Par conclusions écrites communiquées régulièrement à la société, auxquelles il est renvoyé pour l'exposé complet des moyens et prétentions, conformément à l'article 455 du code de procédure civile, la société demande à la cour :
-d'infirmer le jugement du Tribunal judiciaire de Chartres rendue le 28 février 2025,
AVANT DIRE DROIT :
D'ordonner une mesure d'instruction judiciaire et nommer un expert qui aura pour mission de :
Se faire remettre l'entier dossier médical de M. [L] par la caisse et/ou son service médical,
Retracer l'évolution des lésions de M. [L],
Retracer les éventuelles hospitalisations de Monsieur [L],
Déterminer si l'ensemble des lésions à l'origine de l'ensemble des arrêts de travail pris en charge peuvent résulter directement et uniquement de l'accident du 19 juin 2020,
Déterminer quels sont les arrêts et lésions directement et uniquement imputables à cet accident,
Déterminer si une pathologie évoluant pour son propre compte et indépendante de l'accident du 19 juin 2020 est à l'origine d'une partie des arrêts de travail,
Dans l'affirmative, dire si l'accident du 19 juin 2020 a pu aggraver ou révéler cette pathologie ou si, au contraire, cette dernière a évolué pour son propre compte,
Fixer la date à laquelle l'état de santé de Monsieur [L] directement et uniquement imputable à l'accident doit être considéré comme consolidé,
Convoquer uniquement la Société et la caisse, seules parties à l'instance, à une réunion contradictoire,
Adresser aux parties un pré-rapport afin de leur permettre de présenter d'éventuelles observations et ce, avant le dépôt du rapport définitif,
Juger que les opérations d'expertise devront se réaliser uniquement sur pièces, en l'absence de toute convocation ou consultation médicale de l'assuré et ce, en vertu des principes de l'indépendance des rapports et des droits acquis des assurés.

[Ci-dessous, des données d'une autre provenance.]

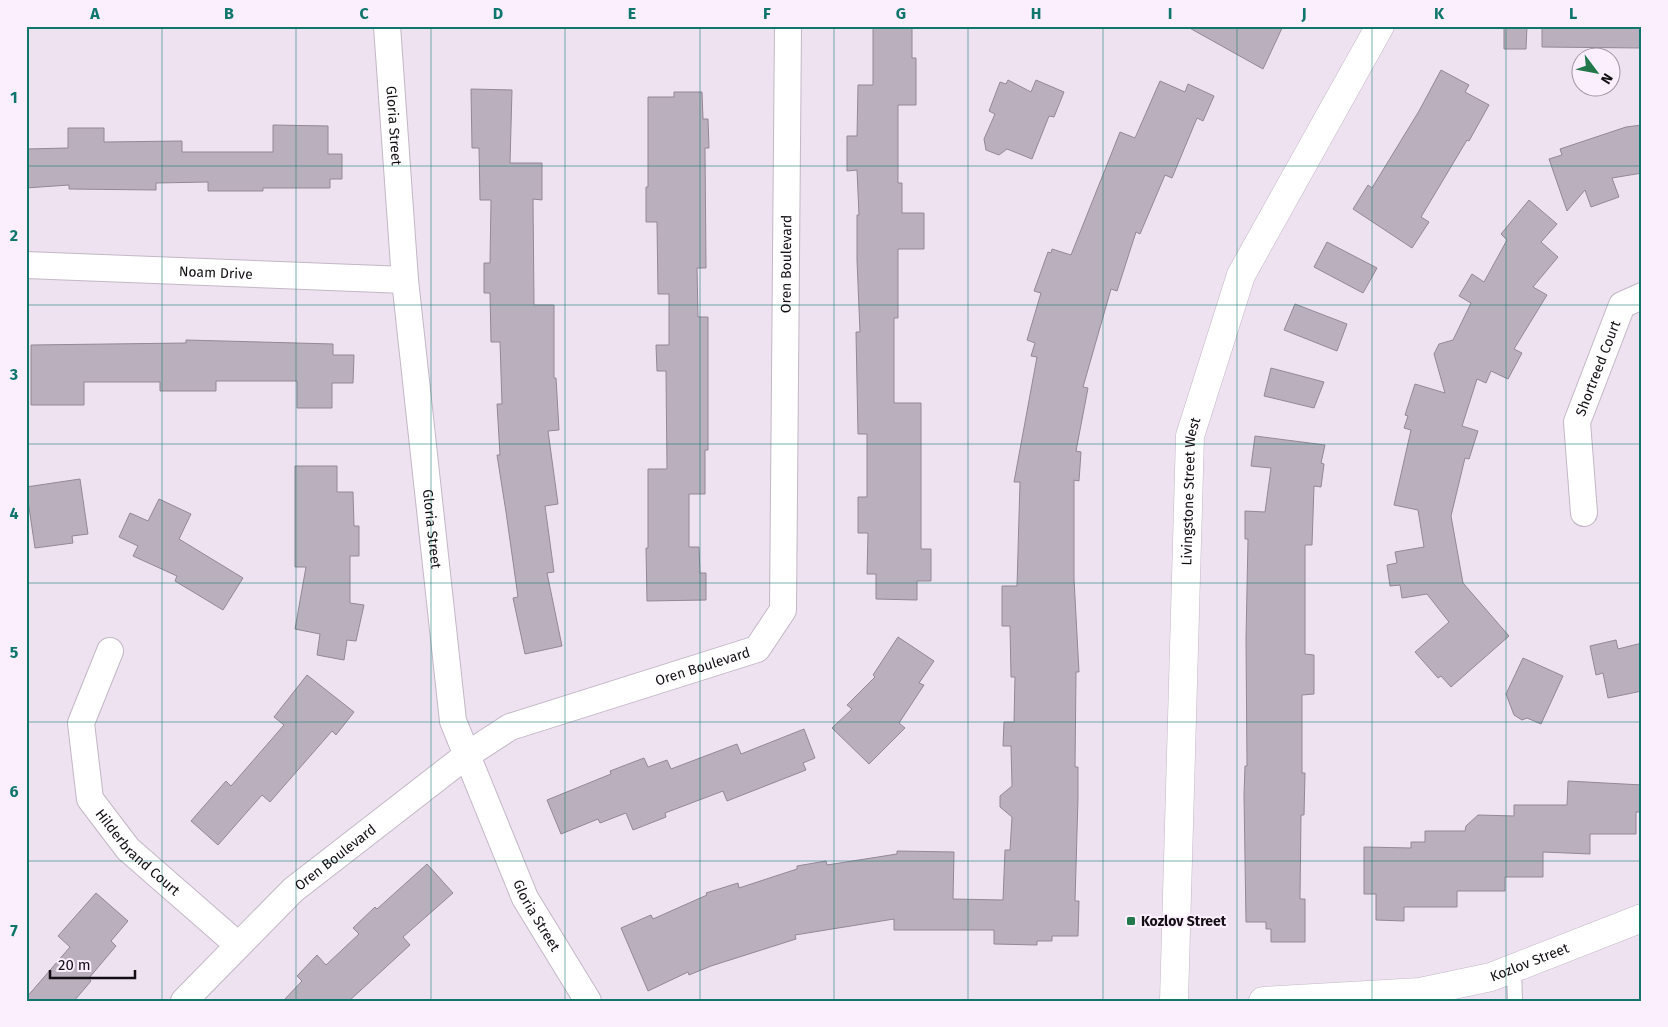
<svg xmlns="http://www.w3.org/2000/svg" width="1668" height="1027" viewBox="0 0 1668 1027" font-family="'Fira Sans',sans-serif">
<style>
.building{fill:#baafbd;stroke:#938896}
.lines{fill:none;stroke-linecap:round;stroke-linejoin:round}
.lane-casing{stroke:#c3b7c6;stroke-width:16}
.street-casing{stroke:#c3b7c6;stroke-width:28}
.secondary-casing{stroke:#c3b7c6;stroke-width:29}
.lane{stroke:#fff;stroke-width:14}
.street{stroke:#fff;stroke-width:26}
.secondary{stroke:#fff;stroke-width:28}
.grid{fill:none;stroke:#0f766e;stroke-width:1;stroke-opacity:0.55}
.poi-dot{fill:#22784b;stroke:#fbeffe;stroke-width:2}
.labels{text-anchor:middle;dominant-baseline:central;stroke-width:4;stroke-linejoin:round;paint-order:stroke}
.street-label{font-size:14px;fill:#130f14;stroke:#fbeffe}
.poi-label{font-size:14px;font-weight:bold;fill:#130f14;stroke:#fbeffe;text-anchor:start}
.neatline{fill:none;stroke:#0f766e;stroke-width:2}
.grid-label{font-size:16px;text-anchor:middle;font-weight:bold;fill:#0f766e}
</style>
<rect width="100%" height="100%" fill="#eee2f1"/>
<path class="building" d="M 873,26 L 912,26 L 912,58 L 916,58 L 916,105 L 898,105 L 898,183 L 902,183 L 902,213 L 924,213 L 924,249 L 898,249 L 898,318 L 894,318 L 894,403 L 921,403 L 921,549 L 931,549 L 931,581 L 917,581 L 917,600 L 876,599 L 876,574 L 867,574 L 868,533 L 858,533 L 858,497 L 867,497 L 867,434 L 858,434 L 856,332 L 860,332 L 857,260 L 857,215 L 859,215 L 857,170 L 847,171 L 847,136 L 857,136 L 858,85 L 873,85 Z
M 1186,26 L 1283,26 L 1263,69 Z
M 1504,26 L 1527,26 L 1526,49 L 1504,49 Z
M 1542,26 L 1642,26 L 1642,48 L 1542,47 Z
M 1441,70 L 1469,85 L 1465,92 L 1489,105 L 1469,141 L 1467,140 L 1421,217 L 1429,222 L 1412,248 L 1353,209 L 1368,185 L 1372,188 L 1419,111 Z
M 1008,80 L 1031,92 L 1036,80 L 1064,92 L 1054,117 L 1049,116 L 1032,159 L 1007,149 L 999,155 L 986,150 L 984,139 L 995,114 L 989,111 L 1000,82 L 1006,84 Z
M 1160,81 L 1185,92 L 1188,84 L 1214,96 L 1203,121 L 1197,118 L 1172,178 L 1165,175 L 1140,234 L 1136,232 L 1117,291 L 1111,289 L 1083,387 L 1088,388 L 1076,451 L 1081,452 L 1079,481 L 1074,480 L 1074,579 L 1079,672 L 1076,672 L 1075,767 L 1078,767 L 1078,798 L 1075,901 L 1079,901 L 1078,936 L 1052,936 L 1052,941 L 1037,941 L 1037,945 L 994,944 L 994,930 L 894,930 L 894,919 L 795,935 L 796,939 L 711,966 L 689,975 L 688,972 L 648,991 L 621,928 L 651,915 L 653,919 L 707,895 L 706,893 L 738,883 L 739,888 L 797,869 L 797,866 L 826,861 L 827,865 L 897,854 L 897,851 L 954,852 L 953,899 L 1003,900 L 1005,850 L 1010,850 L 1012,817 L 1000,807 L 1000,796 L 1012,786 L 1011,746 L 1003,746 L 1004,722 L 1014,722 L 1015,677 L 1011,677 L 1010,626 L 1002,626 L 1002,586 L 1017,586 L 1020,482 L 1014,482 L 1037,357 L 1031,356 L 1035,343 L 1027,340 L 1041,293 L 1034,291 L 1048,252 L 1051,253 L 1052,249 L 1071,255 L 1120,132 L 1135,138 Z
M 471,89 L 512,90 L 510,163 L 542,163 L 542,200 L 533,199 L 534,305 L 554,305 L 554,378 L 556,378 L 559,430 L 548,431 L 558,504 L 545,506 L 554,572 L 547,573 L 562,646 L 525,654 L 513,598 L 518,597 L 506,512 L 497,455 L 500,455 L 497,404 L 502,404 L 500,342 L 491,342 L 490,293 L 484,293 L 484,263 L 490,263 L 491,200 L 480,200 L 479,148 L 472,148 Z
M 674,92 L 702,92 L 703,119 L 708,119 L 709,148 L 705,148 L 706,268 L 697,268 L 698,317 L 708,317 L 708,450 L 705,450 L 705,494 L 689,494 L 689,547 L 699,547 L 700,573 L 706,573 L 706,600 L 647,601 L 646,548 L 648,548 L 648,469 L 667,469 L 666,371 L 657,371 L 656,345 L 669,345 L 669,294 L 658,294 L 657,222 L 646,222 L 646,187 L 648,187 L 648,97 L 674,97 Z
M 273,125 L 328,126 L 328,154 L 342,154 L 342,179 L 330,179 L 330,188 L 263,188 L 263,191 L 208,191 L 208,182 L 156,183 L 156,190 L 69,189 L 69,185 L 26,188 L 26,149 L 68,148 L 68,128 L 104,128 L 104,142 L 182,141 L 182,152 L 273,152 Z
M 1642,125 L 1642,173 L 1612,178 L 1619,197 L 1591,207 L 1585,190 L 1567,211 L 1549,159 L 1562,155 L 1560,149 L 1626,127 Z
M 1529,200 L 1557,224 L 1541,242 L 1558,257 L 1533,287 L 1547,295 L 1514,349 L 1522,353 L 1508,379 L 1491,371 L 1486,383 L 1477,379 L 1462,426 L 1478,431 L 1469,459 L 1465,458 L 1451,516 L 1463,583 L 1509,636 L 1451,687 L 1441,676 L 1438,678 L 1415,652 L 1449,622 L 1427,594 L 1402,598 L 1400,585 L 1390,586 L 1387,565 L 1397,563 L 1395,552 L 1424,547 L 1418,510 L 1394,505 L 1411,430 L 1404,428 L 1408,416 L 1405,415 L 1415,384 L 1445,393 L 1434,354 L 1439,344 L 1453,340 L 1471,303 L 1459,296 L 1472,274 L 1484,282 L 1507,240 L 1501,234 Z
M 1327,242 L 1377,268 L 1363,293 L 1314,267 Z
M 1295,304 L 1347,324 L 1337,351 L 1284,330 Z
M 186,340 L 333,344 L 333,355 L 354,355 L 353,383 L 332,383 L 332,408 L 297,408 L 297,381 L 216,381 L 216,391 L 160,391 L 160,382 L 84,382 L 84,405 L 31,405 L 31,345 L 186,343 Z
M 1271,368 L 1324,382 L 1314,408 L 1264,396 Z
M 1255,436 L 1325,445 L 1321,463 L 1324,464 L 1321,487 L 1314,486 L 1312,545 L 1305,545 L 1305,654 L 1314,655 L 1314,694 L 1302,695 L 1302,773 L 1305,773 L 1304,815 L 1301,815 L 1300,899 L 1305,899 L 1305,942 L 1271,942 L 1271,929 L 1266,929 L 1266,922 L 1246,922 L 1244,795 L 1245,766 L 1247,766 L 1246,639 L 1248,539 L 1245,539 L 1245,511 L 1265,512 L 1271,468 L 1251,466 Z
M 295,466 L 337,466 L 337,492 L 353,492 L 354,526 L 359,526 L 359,556 L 350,556 L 350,603 L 364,605 L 356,641 L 347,640 L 344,660 L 317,655 L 320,634 L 295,629 L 306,567 L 295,567 Z
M 80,479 L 88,534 L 72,536 L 73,543 L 35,548 L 26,487 Z
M 159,499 L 191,514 L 179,539 L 243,578 L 223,610 L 175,581 L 177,576 L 133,556 L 138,546 L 119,537 L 130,513 L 148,521 Z
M 898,637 L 934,661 L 919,683 L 924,685 L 899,723 L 905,728 L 869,764 L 832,728 L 852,709 L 847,705 L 875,677 L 873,675 Z
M 1616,640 L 1618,649 L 1642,643 L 1642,691 L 1608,698 L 1603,673 L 1596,675 L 1590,646 Z
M 1523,658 L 1563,676 L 1541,724 L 1527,718 L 1522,720 L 1514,715 L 1506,694 Z
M 307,675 L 354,712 L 336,735 L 332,731 L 270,802 L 262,795 L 218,845 L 191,821 L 226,781 L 231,786 L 284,725 L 274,717 Z
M 804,729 L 815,758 L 803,763 L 806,770 L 727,801 L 723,791 L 665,813 L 666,817 L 633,830 L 626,813 L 600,823 L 598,819 L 561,834 L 547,800 L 611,774 L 610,771 L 644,758 L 648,767 L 667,760 L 671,769 L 737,744 L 741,754 Z
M 1568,781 L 1642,785 L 1642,812 L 1636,812 L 1636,834 L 1590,834 L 1590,854 L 1543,852 L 1543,877 L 1505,877 L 1505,891 L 1457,891 L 1457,907 L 1404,907 L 1404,921 L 1376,920 L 1376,894 L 1364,894 L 1364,847 L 1411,848 L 1411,842 L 1425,842 L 1425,831 L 1465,831 L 1466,826 L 1478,815 L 1514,816 L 1514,805 L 1567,805 Z
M 427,864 L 453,893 L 403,937 L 410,945 L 349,1001 L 283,1001 L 302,981 L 297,976 L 317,955 L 326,965 L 359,934 L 353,928 L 375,907 L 377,909 Z
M 96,893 L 128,921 L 111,941 L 116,946 L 89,978 L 91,981 L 74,1001 L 26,1001 L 26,998 L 70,947 L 58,936 Z"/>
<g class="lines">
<defs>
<path id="lane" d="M 1514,968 L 1515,1001"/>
<g id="street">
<path id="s1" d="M 387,26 L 405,280 L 453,721 L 525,898 L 588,1001"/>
<path id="s2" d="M 26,265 L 405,280"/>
<path id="s3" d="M 1584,513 L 1577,422 L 1622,305 L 1642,296"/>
<path id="s4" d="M 110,651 L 81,723 L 90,799 L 128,849 L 238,945"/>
<path id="s5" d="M 184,1001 L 293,890 L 467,755 L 510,727 L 757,649 L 783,610 L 788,26"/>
</g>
<g id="secondary">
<path id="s6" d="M 1174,1001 L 1190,436 L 1241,275 L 1380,26"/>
<path id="s7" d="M 1263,1001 L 1420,992 L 1491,977 L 1642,918"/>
</g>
</defs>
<use href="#lane" class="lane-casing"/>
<use href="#street" class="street-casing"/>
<use href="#secondary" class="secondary-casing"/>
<use href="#lane" class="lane"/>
<use href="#street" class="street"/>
<use href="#secondary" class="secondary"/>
</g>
<path class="grid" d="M 162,26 L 162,1001M 296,26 L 296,1001M 431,26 L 431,1001M 565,26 L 565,1001M 700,26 L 700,1001M 834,26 L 834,1001M 968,26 L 968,1001M 1103,26 L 1103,1001M 1237,26 L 1237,1001M 1372,26 L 1372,1001M 1506,26 L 1506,1001M 26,166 L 1642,166M 26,305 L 1642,305M 26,444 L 1642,444M 26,583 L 1642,583M 26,722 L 1642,722M 26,861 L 1642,861"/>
<rect class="poi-dot" x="1126" y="916" width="10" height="10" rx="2.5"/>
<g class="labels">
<g class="street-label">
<text stroke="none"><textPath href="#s1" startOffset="100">Gloria Street</textPath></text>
<text stroke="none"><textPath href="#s5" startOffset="1079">Oren Boulevard</textPath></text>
<text stroke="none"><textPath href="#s2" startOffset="190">Noam Drive</textPath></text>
<text stroke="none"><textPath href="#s3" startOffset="149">Shortreed Court</textPath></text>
<text stroke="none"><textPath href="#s6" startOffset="510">Livingstone Street West</textPath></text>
<text stroke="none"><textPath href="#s1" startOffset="505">Gloria Street</textPath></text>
<text stroke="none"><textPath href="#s5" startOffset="629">Oren Boulevard</textPath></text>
<text stroke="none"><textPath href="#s4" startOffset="226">Hilderbrand Court</textPath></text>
<text stroke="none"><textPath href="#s5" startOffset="209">Oren Boulevard</textPath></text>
<text stroke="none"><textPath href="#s1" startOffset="910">Gloria Street</textPath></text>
<text stroke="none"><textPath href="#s7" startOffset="271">Kozlov Street</textPath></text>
</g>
<g class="poi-label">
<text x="1141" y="921">Kozlov Street</text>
</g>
</g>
<rect width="1668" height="1027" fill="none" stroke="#fbeffe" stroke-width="55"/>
<g transform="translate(1596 72) rotate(122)"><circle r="24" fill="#fbeffe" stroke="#9e95a0"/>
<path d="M0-4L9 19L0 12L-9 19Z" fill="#22784b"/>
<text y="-8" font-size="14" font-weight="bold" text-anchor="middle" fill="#130f14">N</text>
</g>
<path d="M50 970v8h85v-8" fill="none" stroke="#130f14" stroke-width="2.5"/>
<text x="58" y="970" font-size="15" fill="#130f14" stroke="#fbeffe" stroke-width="4" paint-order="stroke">20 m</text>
<rect x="28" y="28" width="1612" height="972" class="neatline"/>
<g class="grid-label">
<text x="95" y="19">A</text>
<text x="229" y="19">B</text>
<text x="364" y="19">C</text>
<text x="498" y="19">D</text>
<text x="632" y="19">E</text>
<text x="767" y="19">F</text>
<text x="901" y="19">G</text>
<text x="1036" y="19">H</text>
<text x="1170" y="19">I</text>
<text x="1304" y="19">J</text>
<text x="1439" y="19">K</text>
<text x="1573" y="19">L</text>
<text x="14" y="103">1</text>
<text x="14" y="241">2</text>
<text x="14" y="380">3</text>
<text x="14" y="519">4</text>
<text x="14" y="658">5</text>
<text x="14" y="797">6</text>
<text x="14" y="936">7</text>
</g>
</svg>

Ordonner, dans le cadre du respect des principes du contradictoire du procès équitable et de l'égalité des armes entre les parties dans le procès la communication de l'entier dossier médical de M. [L] par la caisse au Docteur [M] [P], médecin consultant de la Société [1], demeurant [Adresse 3] et ce, conformément aux dispositions des articles L. 142-10 et R. 142-1 6-3 du Code de la Sécurité Sociale.
Juger que les frais d'expertise seront entièrement mis à la charge de la caisse,
Dans l'hypothèse où des arrêts de travail ne seraient pas en lien de causalité direct et certain avec la lésion initiale, la juridiction devra juger ces arrêts inopposables à la Société.
Par conclusions écrites, déposées et soutenues oralement à l'audience, auxquelles il est renvoyé pour l'exposé complet des moyens et prétentions, conformément à l'article 455 du code de procédure civile, la caisse demande à la cour :
-de confirmer le jugement rendu le 28 février 2025, le pôle social du tribunal judiciaire de Chartres,
-de rejeter le recours et les demandes de la société,
-de déclarer opposables à la société les arrêts de travail prescrits à M. [L] consécutivement à l'accident de travail du 19 juin 2020.